The Prestige Movie 2006
At its core, making movies is a magic act. At its earliest days, cinema were often used as a luxurious, encapsulating way to dazzle and spellbind audiences through the art of editing and photography. Once again, Christopher Nolan pays his respects to the foundations of filmmaking through his work, particularly with his fifth film, The Prestige, which can often be ignored for what it is: one of Christopher Nolan's best, most enrapturing feats.
Boasting two impeccable turns from Christian Bale and Hugh Jackman, The Prestige is the director's twisty, intensely (and inventively) suspenseful mystery-thriller which provides a number of twists and turns, while never using them solely as a cheap way to keep the audience's attention — particularly from its constantly moving slight-of-hand.
Instead, The Prestige is a dynamic, vigorous look at obsession and deception, reminding viewers of the great wonders and thrills that can come from an incredible bit of magic, while also providing a pulsating, head-spinning look at the world of magic-makers, and how the concept of creating a twist of fate can often leave one removed from what should be obvious in front of them, and how playing God can often make someone disconnected from their own fragile reality. Plus, this is also a wonderfully entertaining movie to boot.

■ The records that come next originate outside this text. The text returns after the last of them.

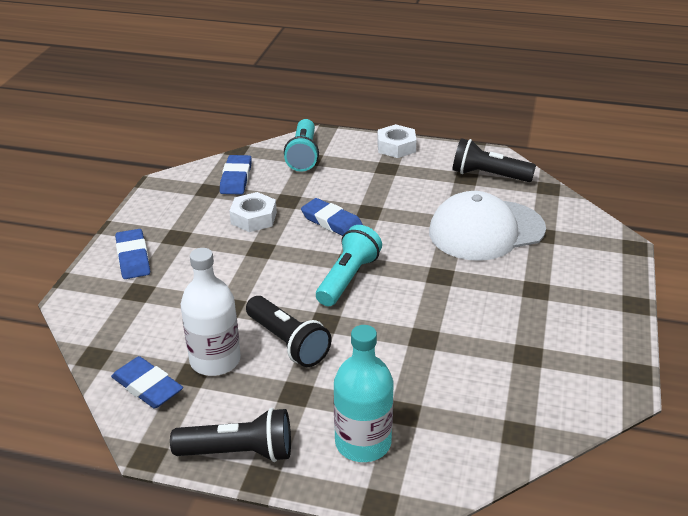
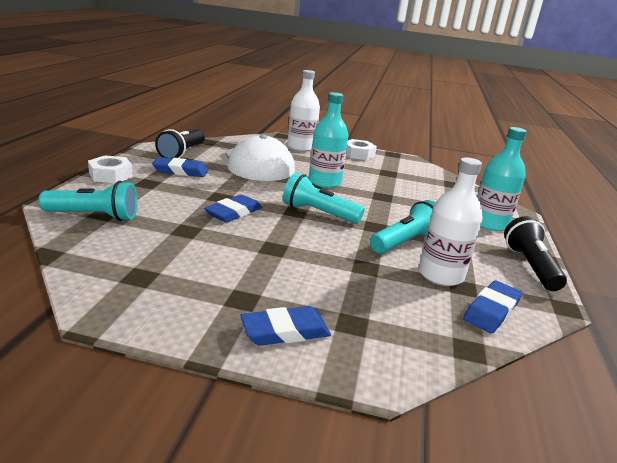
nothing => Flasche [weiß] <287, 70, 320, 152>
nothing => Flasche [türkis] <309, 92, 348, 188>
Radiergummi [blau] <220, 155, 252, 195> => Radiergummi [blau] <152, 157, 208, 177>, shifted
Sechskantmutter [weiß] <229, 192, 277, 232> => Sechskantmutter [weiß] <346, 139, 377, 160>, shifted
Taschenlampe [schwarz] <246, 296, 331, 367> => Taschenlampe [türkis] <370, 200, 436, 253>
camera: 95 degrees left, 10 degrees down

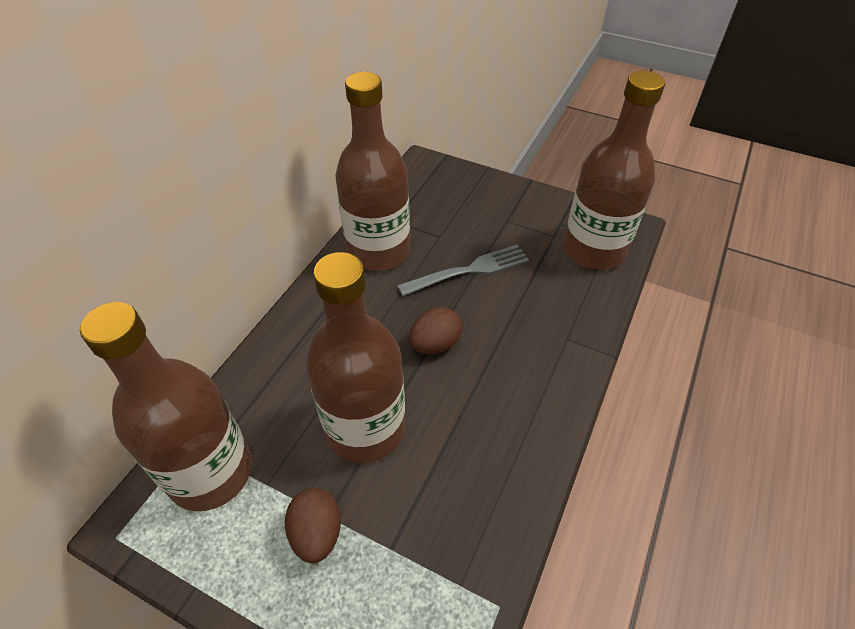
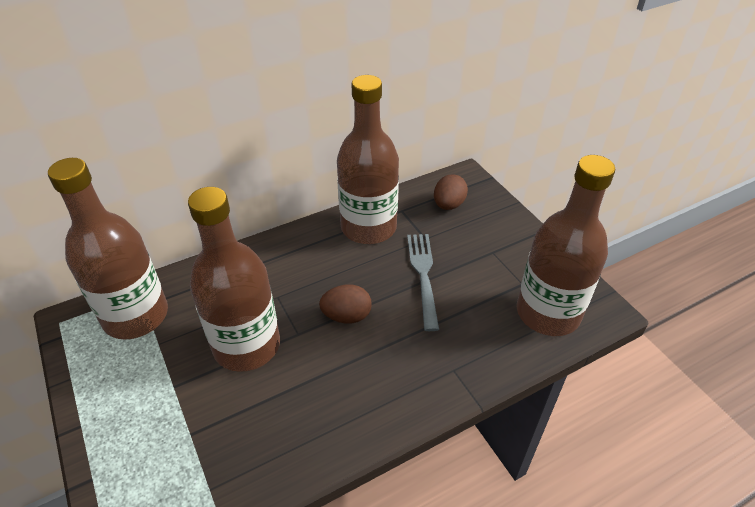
Ei [braun] <285, 488, 341, 564> => Ei [braun] <434, 174, 468, 210>, shifted
Gabel [grau] <397, 245, 529, 296> => Gabel [grau] <407, 234, 439, 331>, 105 degrees counterclockwise
camera: 35 degrees right, 5 degrees down

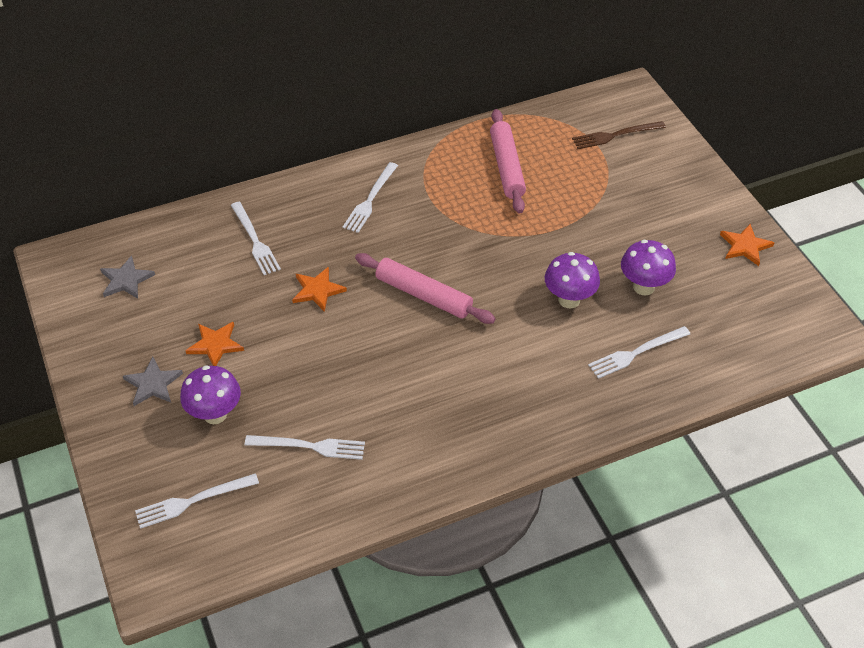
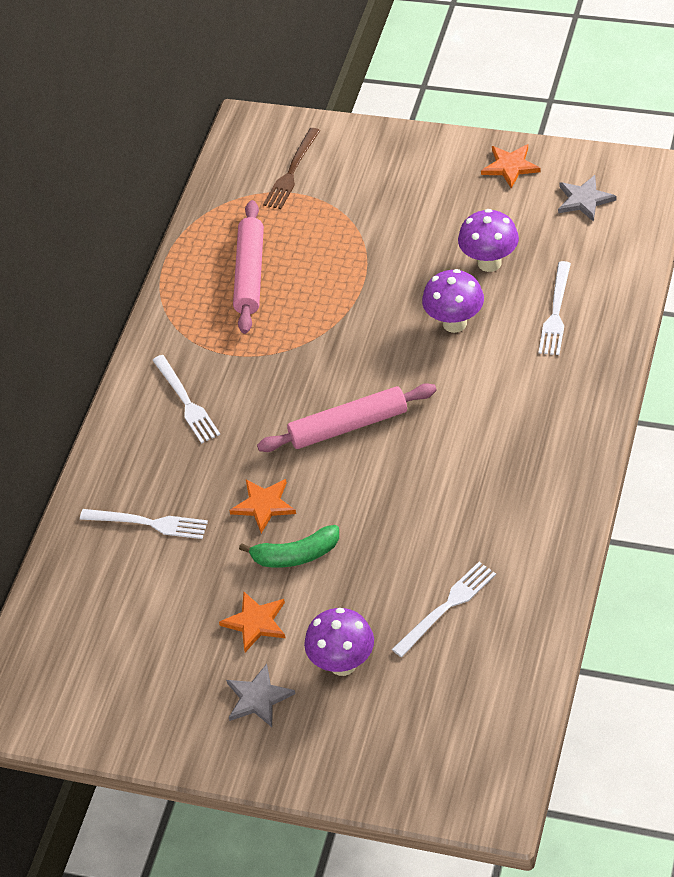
Gabel [weiß] <135, 473, 259, 529> => nothing
nothing => Banane [grün] <239, 525, 339, 568>
Stern [grau] <100, 255, 155, 299> => Stern [grau] <558, 175, 617, 222>, shifted
Nudelholz [rosa] <490, 109, 526, 214> => Nudelholz [rosa] <233, 200, 264, 334>, 60 degrees clockwise
camera: 45 degrees left, 0 degrees up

Christopher Nolan is, in many respects, one of our greatest working magicians, creating spellbinding cinematic achievements that constantly dazzle and spellbind audiences of all ages. In that respect, The Prestige is the director's ode to the wonders (and dangers) that come from this deceptive profession, and how the greatest trick that a magician can pull is to make you believe that the impossible is possible, and how fiction can be a reality — at least, in the moment they have you under their spell.